11:48 PM on 09/25/2007
Can this unfortunate lady get a comparable position at a British or European university? If she can, then she probably should wash the dust of the United States off her sandals as fast as possible. She's lucky - she's managed to escape the hellhole we are rapidly turning into. And she'd have to be crazier than the Decider to ever want to have anything to do with us again.
09:41 AM on 09/30/2007
I was thinking the same thing as I read Maven. I had even copied this quote from the story...

"She has been denied entry into the United States ever since."

I thought... Good for her! I hope loved ones aren't (trapped) here. None were mentioned.

Her education seems specialized enough, and certainly should land her a gig in Europe somewhere. But even if not, isn't she better off living where she isn't a perpetual suspect, on the verge of being thrown out of the country at every turn (or return as is the case)?

I speak as a regretfully under-educated, white male, 40 something who is quite trapped here.

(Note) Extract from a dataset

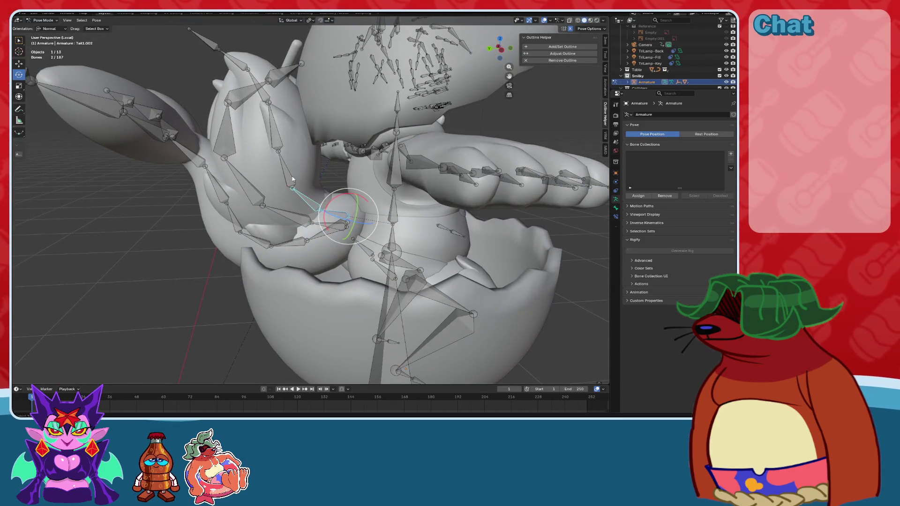
{"action": "left_click", "coordinate": [279, 135], "text": "shift"}
{"action": "middle_click_drag", "start_coordinate": [280, 135], "coordinate": [313, 152]}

I'm free to do anything but leave (legally). Actually, that isn't so. I can leave; I just can't legally stay elsewhere. But that seems to be about the same thing. If I had anything to offer a European nation, you wouldn't be reading this for my family and I would have been gone.
03:31 PM on 09/24/2007
U.S. authorities have the right to deny entrance to the U.S. to anyone they wish and they don't have to have a reason. The fact that such denial may destroy someone's career means absolutely nothing and does not even bear considering. Of course such actions on the part of homeland Security officials when advertised in the MSM or more likely the Internet causes many other travellers to re-think travelling to the U.S. This will do nothing but negatively affect their balance of trade to the detriment of all Americans.
02:42 PM on 09/24/2007
The conduct of the abominable "authorities" towards Prof. Ghuman is both sinister and imbecillic, but certainly not enigmatic.
01:37 PM on 09/24/2007
Incidentally, don't insult the Cro-Magnons. They're the ones who created the first known durable works of art (cave paintings, bone carvings, etc.)

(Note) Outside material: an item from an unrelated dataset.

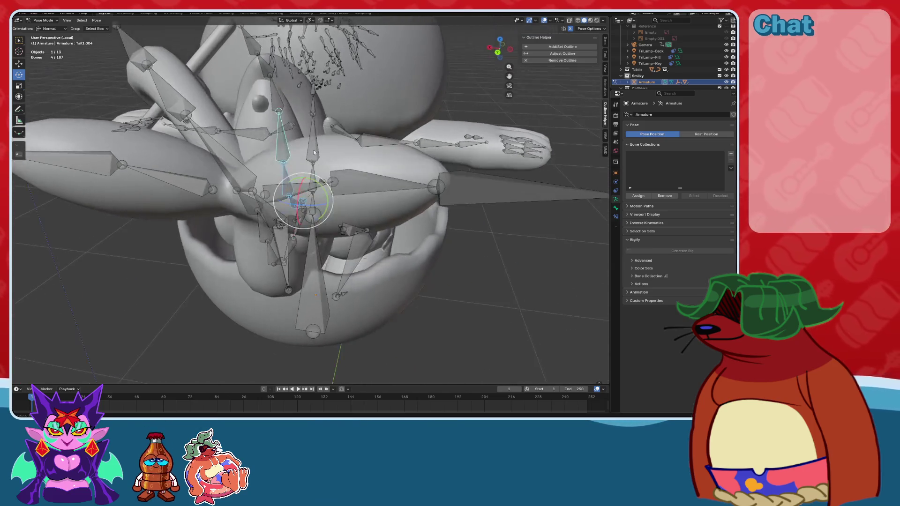
{"action": "middle_click_drag", "start_coordinate": [291, 121], "coordinate": [269, 125]}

The twits at Homeland Security are nowhere near that evolved. They may - possibly - be on the level of Homo erectus, but are more likely jumped-up Australopithecines.

Maven
12:51 PM on 09/24/2007
Incidents like this convince me more than ever that the inexplicable stupidities of this administration are not actions per se but, rather, signals to the world and, especially, to American citizens that, indeed, as Mr. Bush keeps repeating, "911 Changed Everything." It changed the way the world will work from now on; so don't count on predictability, stability or accountability. Those in charge are no longer stewards of the public trust but henchman of those in power. Whatever they feel like doing at the moment is what the law will be at that moment; there will be neither recourse nor investigation. Only consequences - for those caught up in a momentary bad mood. "I don't like your looks" seems to have become the overarching criterion of guilt in today's America. No, these things - this incident, Guantanamo, Abu Graib, renditions based on mistaken identity, and dozens more - are not accidents that, by the grace of God, just happened to get reported; instead, I believe they are very carefully orchestrated public shows meant to convey fear - not of the terrorists but of our "protectors." I suspect it'll get worse before it gets better - if it ever does get better.
11:15 AM on 09/24/2007
She cant be a music teacher if she knows nothing about NASCAR and Country music?

Basically...this means any of us going overseas can be denied the right of return. And she is a professor with a job and credentials in the US and she cant came back. Yeah...this will help us in the international scene. They must be laughing at us for being so dumb.
11:13 AM on 09/24/2007
"She is esteemed as one of the world's preeminent scholars on the musical works of Sir Edward Elgar."

Elgar? That explains everything!

In the book _Good_Omens_, an angel and a devil discuss music:

"Listen," said Crowly desperately, "how many musicians do you think your side have got, eh? First grade, I mean."

Aziraphale looked taken aback.

"Well, I should think--" he began.

"Two," said Crowley. "Elgar and Liszt. That's all. We've got the rest. Beethoven, Brahms, all the Bachs, Mozart, the lot. Can you imagine eternity with Elgar?"

Aziraphale shut his eyes. "All too easily," he groaned.
10:23 AM on 09/30/2007
I'm still "wondering vaguely who Moey and Chandon were".

One of the best books ever... Too bad about the scrapped Terry Gilliam movie though.